Que doit-on particulièrement surveiller quand on lance un tel projet ?

Pierre Villeroy de Galhau. Nos critères de sélection se sont fondés sur nos tests de contrôle anti-fraude, sur le taux de reconnaissance du selfie dans le cadre de la biométrie faciale, et aussi sur la qualité des traitements back office en « 24/7 ». Par ailleurs, nous étions particulièrement exigeants quant au fait de recourir à un acteur ayant ses infrastructures IT, ses serveurs, mais aussi ses back-offices au sein de l’Union Européenne.

Bertrand Bouteloup. Nos deux principaux indicateurs de qualité sont les FAR (« Face acceptance rate ») et FRR (« Face rejectance rate »), c’est-à-dire les taux de faux positifs ou faux négatifs lors de l’action de reconnaissance d’identité. Nous devons avoir des remontées précises quand un document est accepté ou rejeté à tort, et quand le système n’arrive pas à rapprocher un visage d’un document. C’est un travail important d’apprentissage de réseaux neuronaux pour réduire sans cesse ces taux et que les algorithmes soient à la hauteur de l’expérience client attendue. Ces enjeux techniques s’appliquent à la fois à la partie OCR, c’est-à-dire l’extraction d’information documentaire, et à la partie purement biométrique de reconnaissance des images photos et vidéos.

Quelles sont les limites actuelles de cette reconnaissance d’identité ?

Pierre Villeroy de Galhau. La biométrie implique sans surprise des impératifs extrêmement sensibles en matière de RGPD.  C’est d’ailleurs la normalisation apportée par ce texte qui a permis de débloquer beaucoup d’initiatives. Une fois les règles claires, cela a été beaucoup plus facile d’avancer. Ensuite, les limites sont à chercher du côté de l’expérience elle-même : le geste n’allait pas de soi pour le client à l’origine. Il a donc fallu soigner l’UX pour faciliter l’émergence de ces usages, et que ceux-ci ne se limitent pas seulement aux plus jeunes générations ou aux plus technophiles. Notre parcours flash a vocation à être une alternative solide au parcours historique d’entrée en relation. Dans les prochains mois, il va d’ailleurs devenir le parcours standard.

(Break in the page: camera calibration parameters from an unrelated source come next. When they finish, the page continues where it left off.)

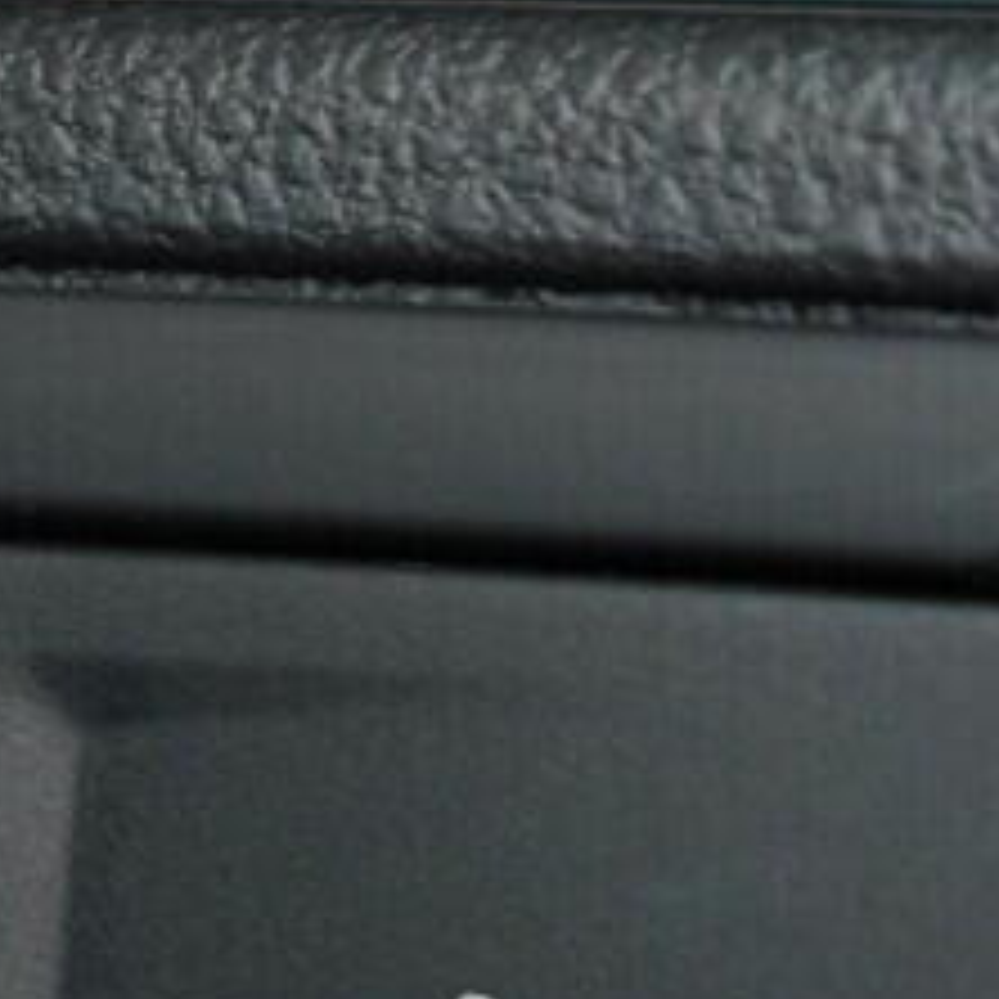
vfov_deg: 12.0
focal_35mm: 141
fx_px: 4604
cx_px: 216
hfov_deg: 12.3
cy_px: 1303
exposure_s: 1/40
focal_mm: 24
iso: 1000
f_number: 2.8
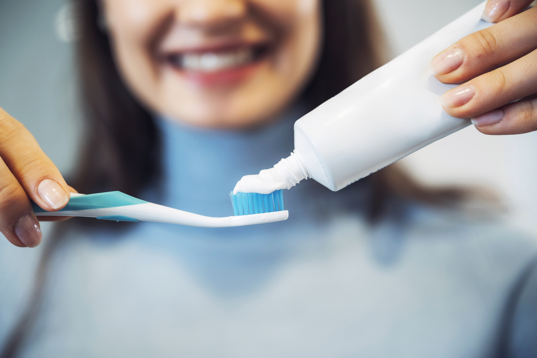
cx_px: 268
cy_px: 179
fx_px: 1044
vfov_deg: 19.4
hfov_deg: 28.9
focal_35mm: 70
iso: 320
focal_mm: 70
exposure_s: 1/100
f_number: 2.8
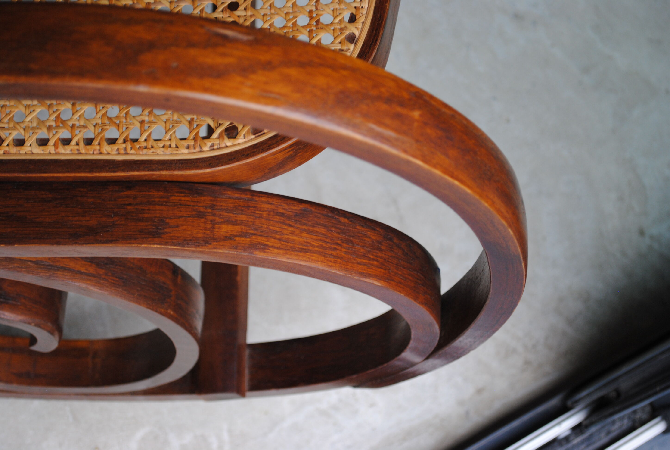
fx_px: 1343
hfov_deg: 28.0
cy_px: 225
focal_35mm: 72
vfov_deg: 19.0
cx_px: 335
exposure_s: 1/30
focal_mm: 48
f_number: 5.3
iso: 280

Mais cela nécessite de garder un parcours web plus traditionnel car certains clients ne sont pas éligibles à ce genre de parcours, et d’autres ne peuvent pas ou ne veulent pas utiliser ce type de possibilité. C’est légitime, on ne peut obliger quiconque à utiliser la biométrie.

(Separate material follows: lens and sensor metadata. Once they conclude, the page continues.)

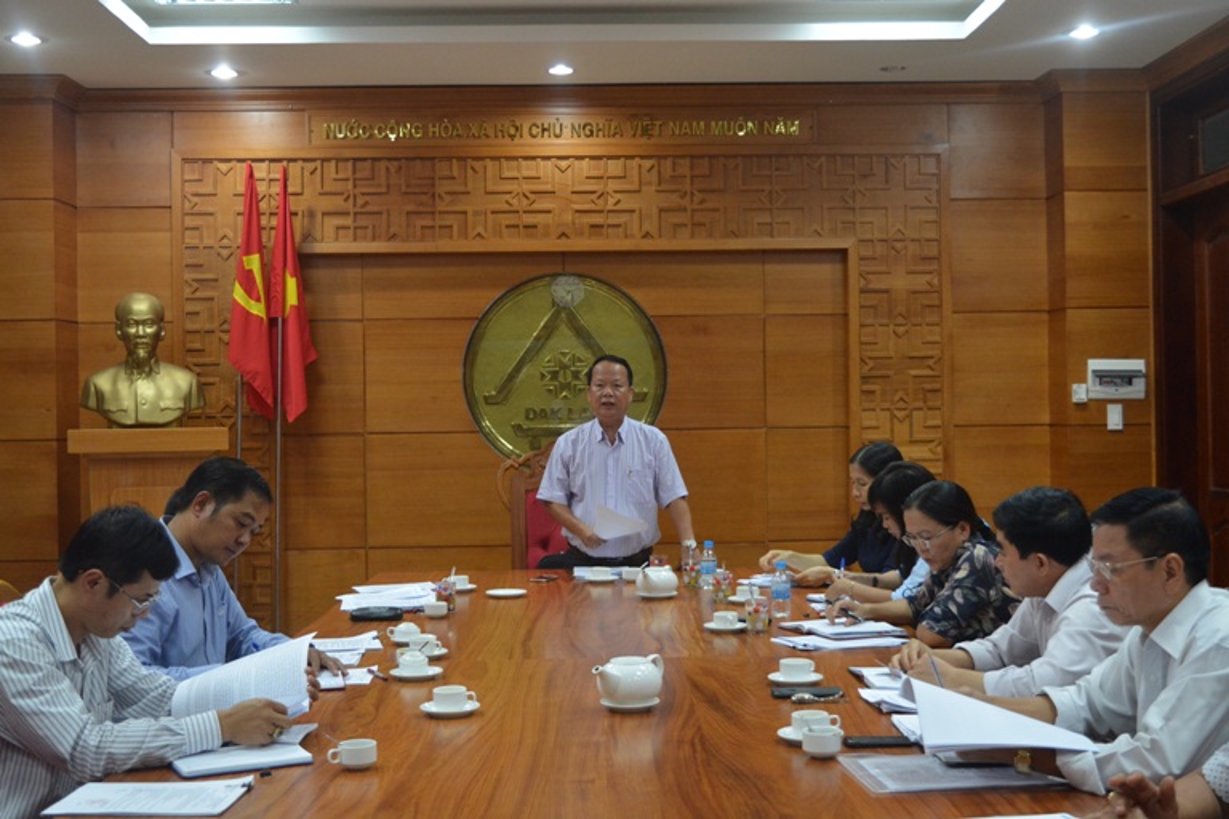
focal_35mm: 46
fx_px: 1587
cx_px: 614
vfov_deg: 28.9
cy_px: 410
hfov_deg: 42.3
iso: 1600
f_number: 4.5
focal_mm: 31
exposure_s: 1/80
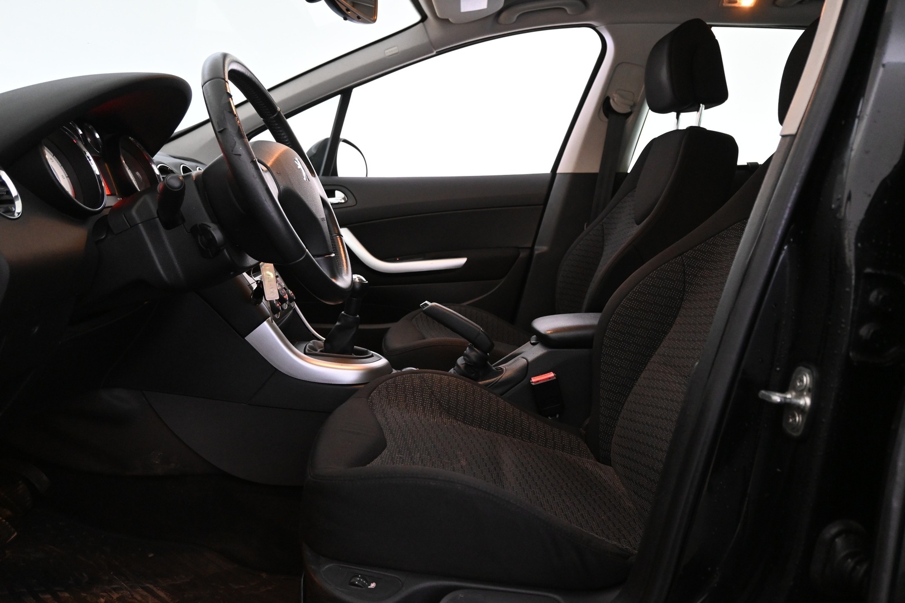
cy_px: 302
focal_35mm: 29
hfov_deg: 63.2
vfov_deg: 44.6
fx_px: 735
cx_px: 452
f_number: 3.8
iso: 2800
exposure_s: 1/30
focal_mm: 19.5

Bertrand Bouteloup. A noter que l’usage de la biométrie dans l’on-boarding client a nettement augmenté depuis la crise pandémique. Mais ce n’est pas qu’une histoire de millenials ! Les cas d’usages se sont multipliés dans le secteur public, par exemple au niveau de l’Agirc-Arrco, mais également chez les opérateurs télécoms. A partir du moment où les technologies permettent d’amener une véritable équivalence à l’acte historique de face à face, ce type d’entrée en relation peut s’adresser à tous ou presque.

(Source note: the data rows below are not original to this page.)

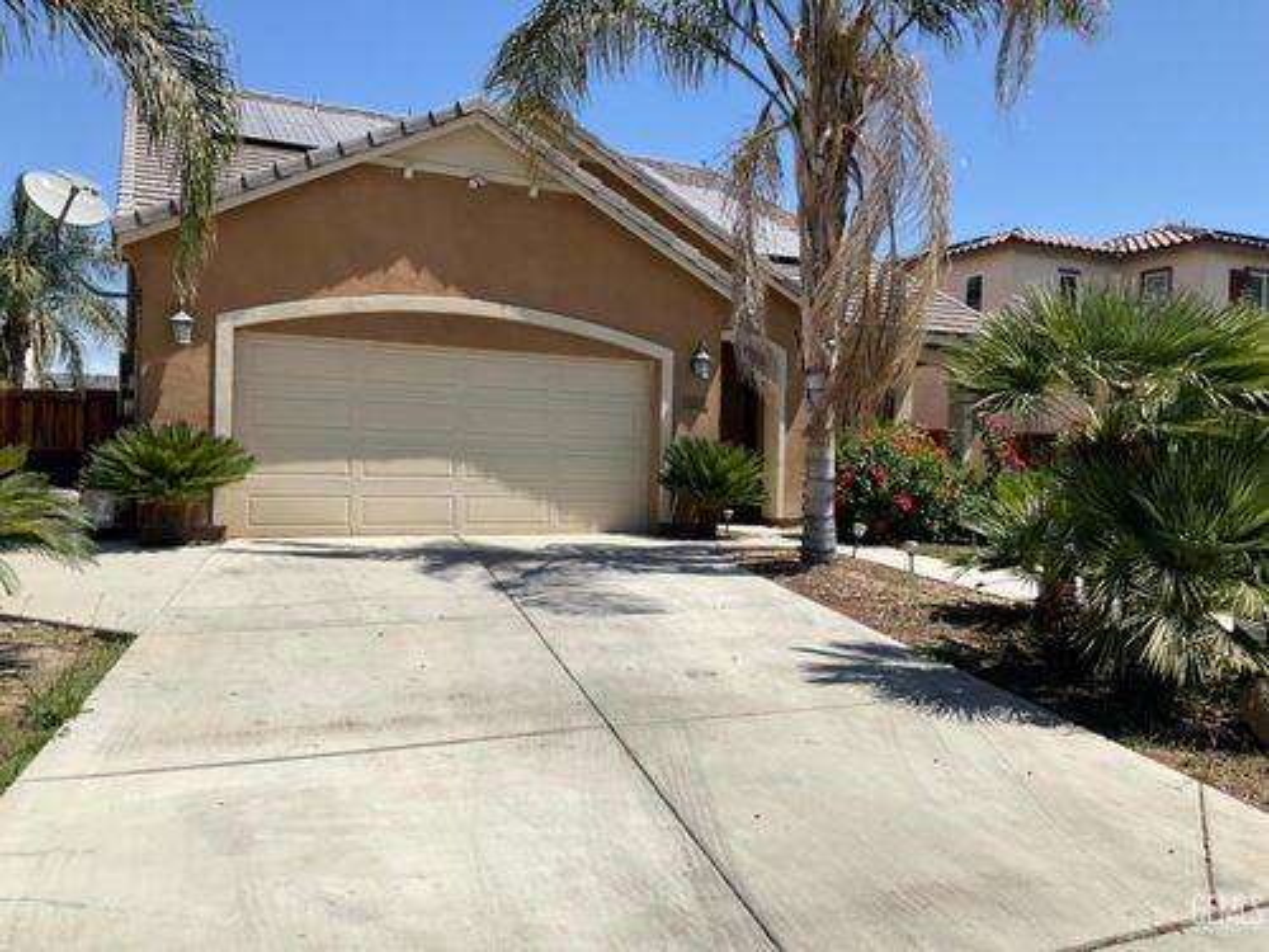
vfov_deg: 48.2
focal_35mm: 29
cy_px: 476
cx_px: 634
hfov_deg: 61.7
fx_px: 1063
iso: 16
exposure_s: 1/2959
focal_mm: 3
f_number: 1.8
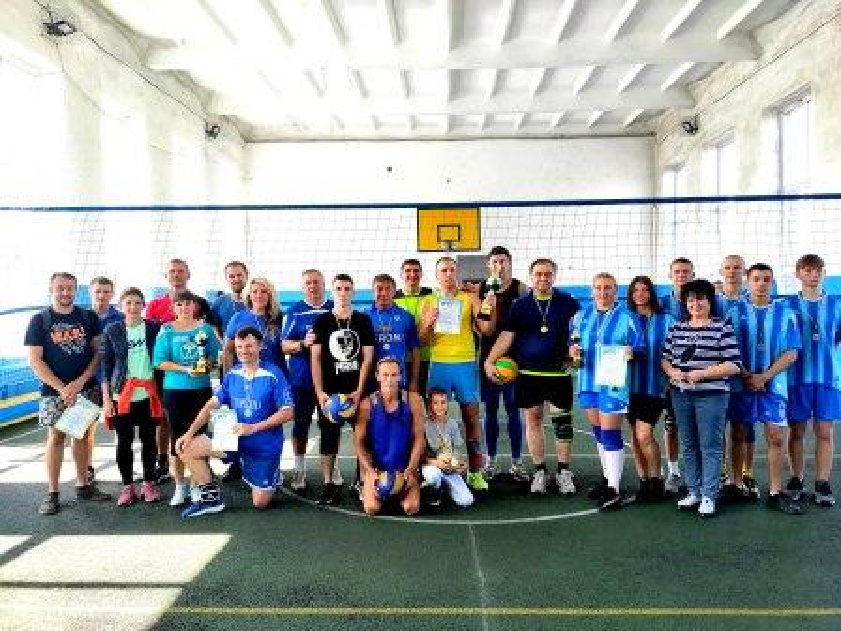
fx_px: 632
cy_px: 316
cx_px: 420
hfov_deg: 67.3
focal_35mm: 26
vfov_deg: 53.1
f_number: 1.75
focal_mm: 4.77
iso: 112
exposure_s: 1/100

Au-delà de l’impact pour le client, quels changements l’utilisation de reconnaissance faciale implique-t-elle pour l’entreprise ?

Pierre Villeroy de Galhau. Il faut être prêt à travailler en permanence sur le taux de transformation, dans une démarche d’amélioration continue. La balle n’est donc pas seulement dans le camp du prestataire.  Il a fallu par exemple se donner les moyens d’être plus pédagogues, d’améliorer l’UX, de transformer des processus historiquement asynchrones en processus synchrones pour s’adapter à la logique de temps réel… Cela a demandé en conséquence de lier fortement l’innovation et l’IT, qui n’ont pas toujours les mêmes partis-pris.

Comme souvent les derniers pourcentages sont les plus difficiles à aller chercher. Mais avec ces transformations internes, l’objectif a été atteint sur la finalité du parcours en temps réel nominal, qui non seulement améliore l’expérience client, mais évite également certains schémas de fraude.